In recent years, Myers, himself a former police officer, had grown increasingly reclusive, loved antique firearms and looked like a “burly” survivalist, said West Newton Mayor Mary Popovich.
Myers also recently ended a long-term relationship with a woman she knows, Popovich said, at a loss to explain the reason behind that breakup.
“I knew him very well in my younger years,” Popovich told Hatewatch. While she worked for the West Newton ambulance service, Myers worked as a police officer. Popovich did not know why or when Myers left law enforcement work.
Neighbors, however, later told WTAE-TV in Pittsburgh that Myers had grown increasingly despondent since the death of his wife a year ago and had become known as a man "who could get you anything you wanted in terms of weapons and ammunition, including assault rifles," the television station reported.
West Newton is about 12 miles from Webster, where Myers, who was single, lived and died in the shootout.
“I’ll tell you I just can’t believe that he even killed somebody,” Popovich said. “He was a gentle giant, but I guess people change.”
“When I knew him, he wasn’t this monster,”’ the West Newton mayor added. “For him not to have a driver’s license and no license plate on his car, as I’m hearing, that is uncharacteristic of the Eli Myers I knew.”
She said Myers belonged to the local Royal Order of the Moose and an antique firearms club, but she didn’t know if he also had ties to antigovernment groups or other extremist organizations.
But the nature of the crime brings to mind another fatal traffic stop on May 20, 2010, when Sgt. Brandon Paudert and Officer Bill Evans of the West Memphis, Ark., police department were fatally shot in an attack captured on the police vehicle’s dashboard camera. The suspects in those shootings, Jerry Kane and his son, Joe, were sovereign citizens who believed they didn’t fall under state and federal laws requiring such things as driver’s licenses.

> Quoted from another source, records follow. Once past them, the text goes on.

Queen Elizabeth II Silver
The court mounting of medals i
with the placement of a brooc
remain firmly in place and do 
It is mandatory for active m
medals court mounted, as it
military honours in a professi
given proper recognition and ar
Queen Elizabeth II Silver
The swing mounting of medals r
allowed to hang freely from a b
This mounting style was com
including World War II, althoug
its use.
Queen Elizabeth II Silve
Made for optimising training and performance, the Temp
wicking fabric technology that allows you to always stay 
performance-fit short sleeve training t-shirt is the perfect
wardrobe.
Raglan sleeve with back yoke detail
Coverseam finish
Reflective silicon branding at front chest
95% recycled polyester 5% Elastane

The Kanes later were tracked to a shopping center parking lot, where they were killed in a shootout with police.
The state of Pennsylvania is no stranger to police shootings carried out by antigovernment extremists.
In April 2009, Richard Poplawski killed three Pittsburgh police officers who responded to a domestic violence call at his Pittsburgh home.
Poplawski was a survivalist who held virulent antigovernment and white supremacist views, salted with a various conspiracy theories related to gun control, martial law, and the imagined concentration camps operated by the Federal Emergency Management Agency.